没有人关心神官为什么会出现在这里,也没有人质疑神官为何在此进行祭司,以金石立国的白银王国境内,这样建设在山石之间的祭坛没有一千也有八百,唯一引人注目的,是祭坛正中悬挂的白鹰旗。
和这支队伍携带的黑底鹰旗不同,祭坛上的黄底旗象征着一个特殊的意义——掌旗人携带着来自白银皇的直接旨意,甚至必要时,掌旗人可以通过某些特殊的方式,直接与白银皇进行思维连接。
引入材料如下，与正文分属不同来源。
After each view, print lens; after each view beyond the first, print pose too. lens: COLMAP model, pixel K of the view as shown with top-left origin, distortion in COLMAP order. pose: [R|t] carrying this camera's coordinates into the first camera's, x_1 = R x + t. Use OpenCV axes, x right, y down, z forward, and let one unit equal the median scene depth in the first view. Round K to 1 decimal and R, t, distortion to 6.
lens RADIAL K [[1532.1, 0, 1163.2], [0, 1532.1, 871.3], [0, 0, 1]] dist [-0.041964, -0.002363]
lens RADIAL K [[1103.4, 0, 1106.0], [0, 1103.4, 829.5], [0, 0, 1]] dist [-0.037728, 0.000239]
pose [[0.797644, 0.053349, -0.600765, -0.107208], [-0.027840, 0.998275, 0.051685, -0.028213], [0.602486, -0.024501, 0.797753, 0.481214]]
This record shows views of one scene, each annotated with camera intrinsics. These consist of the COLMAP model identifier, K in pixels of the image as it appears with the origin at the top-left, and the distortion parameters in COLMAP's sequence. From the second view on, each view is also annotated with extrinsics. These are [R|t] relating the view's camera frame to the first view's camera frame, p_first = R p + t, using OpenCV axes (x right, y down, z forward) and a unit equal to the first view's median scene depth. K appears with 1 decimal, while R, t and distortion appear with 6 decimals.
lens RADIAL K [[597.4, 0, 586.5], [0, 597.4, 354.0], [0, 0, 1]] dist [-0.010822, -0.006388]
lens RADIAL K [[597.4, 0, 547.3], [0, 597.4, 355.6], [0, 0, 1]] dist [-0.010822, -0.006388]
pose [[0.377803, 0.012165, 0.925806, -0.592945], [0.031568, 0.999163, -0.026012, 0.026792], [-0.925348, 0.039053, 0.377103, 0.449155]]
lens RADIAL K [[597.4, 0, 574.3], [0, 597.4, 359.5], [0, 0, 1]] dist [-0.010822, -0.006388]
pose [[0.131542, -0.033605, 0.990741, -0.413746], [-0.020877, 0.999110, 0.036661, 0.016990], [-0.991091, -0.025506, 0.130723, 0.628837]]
因此,在祭司从祭坛上踱步而下,请求与队伍的首领进行私人会面时,戍卫官毫不犹豫的答应了他的要求。
在短暂的交流之后,祭司携带着收整好的物品加入到了这支队伍当中,因为他的存在,一路上的各种关隘都给予了这支队伍优先通行权,直至15日前,在队伍抵达了玄土原之后,在祭司的要求下,就地扎营休息,直至半个月之后的今日。营地内的部分百姓甚至在私下询问过,是否准备在此重建家园,戍卫官只能含糊的告诉他们,之所以驻扎在此是因为陛下的一个任务。
只有两人知道,所谓陛下的旨意,只是一道似是而非的预言,大概意思是说要他们在玄土原上,等候一位无名者。戍卫对此表示了自己的疑惑——在白银王国,百姓尽皆无名,各级官吏以官职代称,所谓因名而生异,这是从王国初建之时便定下来的默契,舍弃往日之名,合众为一。而祭司回答称,言约无名,实为无根,陛下所指的,是没有过去的人。虽然戍卫依旧不解,但是祭司却不愿意继续回答他的十万个为什么,他催促着戍卫每天在玄土原上进行巡视,试图找到一丝预言的踪迹。
直至今日,戍卫官像往常一样,独自骑马前往西烈山附近侦查黑暗的蔓延情况,当然,他并不准备直接进入到西烈山中,自从黑暗逐渐逼近,那些失去了鹰徽庇护的山野丛林已经变得无比危险,早些日子,玄土原上的营地仍能偶尔接收到逃难的民众,到了最近,营地已经数日没有接纳过新的百姓了。原本安插在林中的岗哨,也随着森林愈发危险迁移到了河口附近。作为接受过洗礼,被白银皇亲自任命的戍卫官,纵使胸口别着白鹰徽,在靠近西烈山之后,也会感受到虚空中传来的压抑气息。
真是奇怪啊,他想着,明明是随着黑暗而来的危险,却又仿佛是凭空生成一般,危险,却又察觉不到气息的来源。他抬头看向被雄伟的西烈山遮蔽的隐隐有些灰白之色的天空,心里计算着时间,大概还有十天左右,黑暗就会彻底覆盖住西烈山的天空,二十五天左右就会威胁到玄土原营地,他思索着,长长地叹了一口气,拍了拍马头,转身准备立刻,可就在转身的刹那,他的余光注视到,黑漆漆的山林间,闪烁着一道灰白色的身影。